Habits are very formative in anyone’s formation regardless of what it is they are seeking, or not seeking, to form. A habit is described as “a settled or regular tendency or practice” by the Oxford dictionary. When one has a settled or regular practice, this practice then begins to form them. For example, if someone is in the habit of waking up early every day, they will form their lives around getting enough sleep. Habits will cause one to reorient their life in a manner that is consistent with the habit.
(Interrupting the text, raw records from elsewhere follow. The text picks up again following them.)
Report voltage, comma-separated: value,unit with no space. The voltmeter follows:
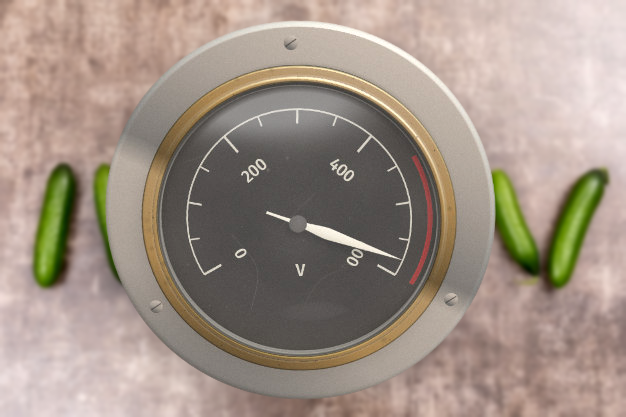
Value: 575,V
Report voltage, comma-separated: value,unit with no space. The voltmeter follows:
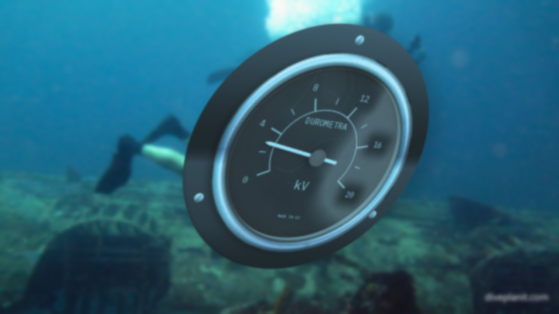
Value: 3,kV
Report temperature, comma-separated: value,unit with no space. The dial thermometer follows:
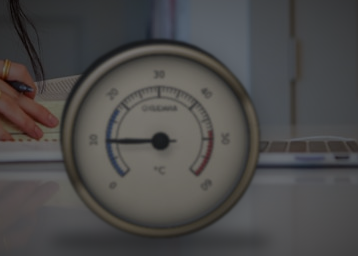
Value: 10,°C
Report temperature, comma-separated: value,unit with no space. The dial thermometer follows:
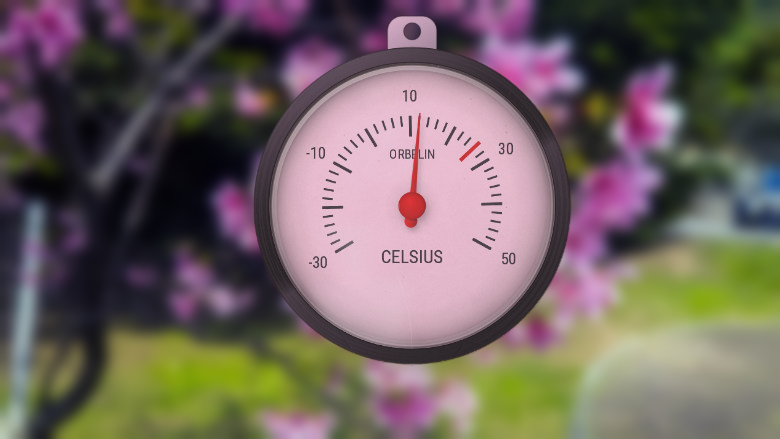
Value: 12,°C
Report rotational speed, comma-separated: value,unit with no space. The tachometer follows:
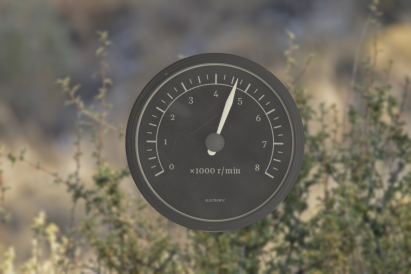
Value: 4625,rpm
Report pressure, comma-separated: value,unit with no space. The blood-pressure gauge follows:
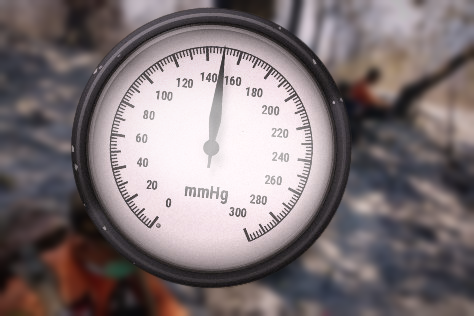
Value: 150,mmHg
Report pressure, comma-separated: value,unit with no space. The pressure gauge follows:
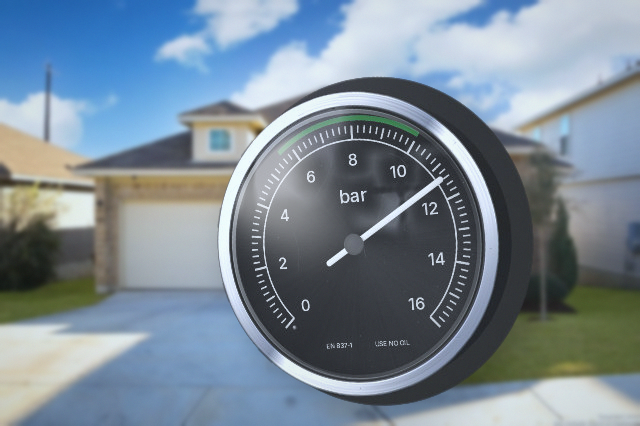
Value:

This reorienting of life can be for the good or the bad. Therefore, it is of the utmost importance what habits one develops. If one performs bad habits, they will eventually find that habit as easier and easier to do. Much like addicts. They started with a small habit but before long that small habit had grown to an overwhelming addiction that has consumed their lives. This fits well with what Robert Saucy has written, “To deliberately engage in good actions that we don’t really feel like doing will strengthen the emotions associated with that action and make it easier and easier to do” (Minding the Heart: The Way of Spiritual Formation 186). A deliberate engagement with an action is what habits are. One deliberately engages something continually until they are performing it as second nature.
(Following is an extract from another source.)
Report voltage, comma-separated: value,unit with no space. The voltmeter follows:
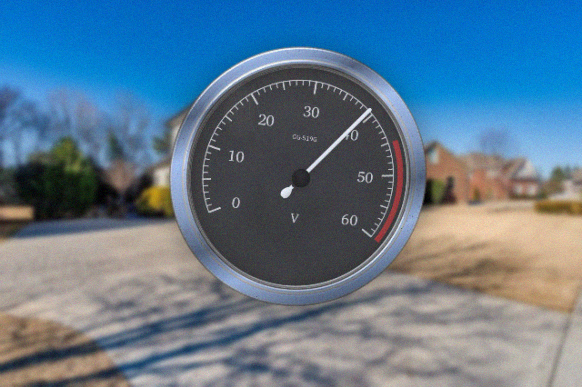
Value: 39,V
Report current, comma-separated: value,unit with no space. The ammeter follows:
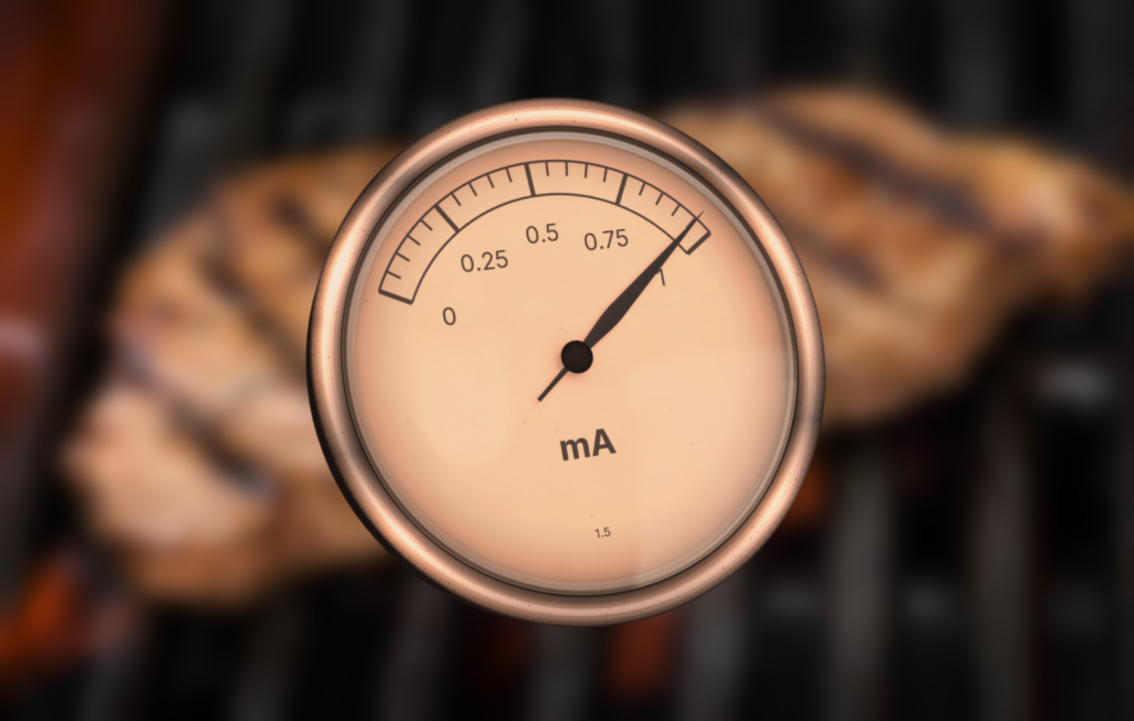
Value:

This is much like a story James K.A. Smith wrote about driving. He said that when one first begins driving it is a sensory overload with all that is to be done. But after one has driven for a considerable time, they can drive home and pull in the driveway and not even realize they have been driving (You are What You Love: The Spiritual Power of Habit 35). The reason the person can drive home without much thought is because of the habit of driving. It has become their second nature and not one they need to think much of. Correct habits help one to have a different outlook on life and situations. They do so because when one has performed the same thing over and over, they do it without much thought. It is just what they do.
This leads to the specific role habits have in a person’s formation. Habits become our actions and responses to situations. When one has transformed their minds through the renewal of their minds, from sound spiritual habits, they will act in a manner resulting from that transforming (c.f. Rom. 12:1-2). As such, the habit drives the person into transformation and proper actions from the transformation. Just as James K.A. Smith stated about running. He started running for exercise because it was good for him, not because he enjoyed it (61-62). He continued to do this as a habit and he eventually got to where he said running was enjoyable (62). Eventually because of this habit he developed, not because he liked it but because he knew it was good for him, he now craves to run and enjoys it tremendously (62).
Good habits will lead to deeper joy and happiness. Whereas bad habits will lead only to more strife and bitterness. One may not necessarily enjoy the new habit they are creating but to evoke good emotional or spiritual change, one must continue in the habit. Saucy wrote of the scriptural commands to love, to mourn, have peace, and not to be afraid, which he said are emotions, that all are commanded to do (186). Yet, for this to happen one must alter their emotional state. This is only done through the habit of altering one’s perspective in their situation (Saucy 186). When one creates a habit of seeking the good in a situation, the joy of a situation, or deciding to love another regardless of the situation, then they can change their emotional state and obey these commands.
It seems clear that habits are very formative to a person. This is true because they become the regular method by which one responds or acts in situations. When one has good habits that are directed at altering their emotional outlook for the better, then they will have a change. They will not be down and out regularly, angry or bitter, nor will they look at others as enemies, but as fellow human beings, fellow image-bearers. Habits form one into the person they are going to be. The question all must ask is “what habits will I allow to form me?” because all habits form us for the better or the worse.
Since habits are so formative and life orienting, the habits we need to be developing are good solid biblical spiritual habits. We need to dedicate ourselves to the Word of God. To the habit of prayer and praise to God. The habit of worship to God. When we do these and do them consistently, we will be better able to face this fallen and reprobate world with the love of Christ. When we allow these to firm us we will truly love God with our all and love our neighbors as ourselves (Matt. 22:37-39).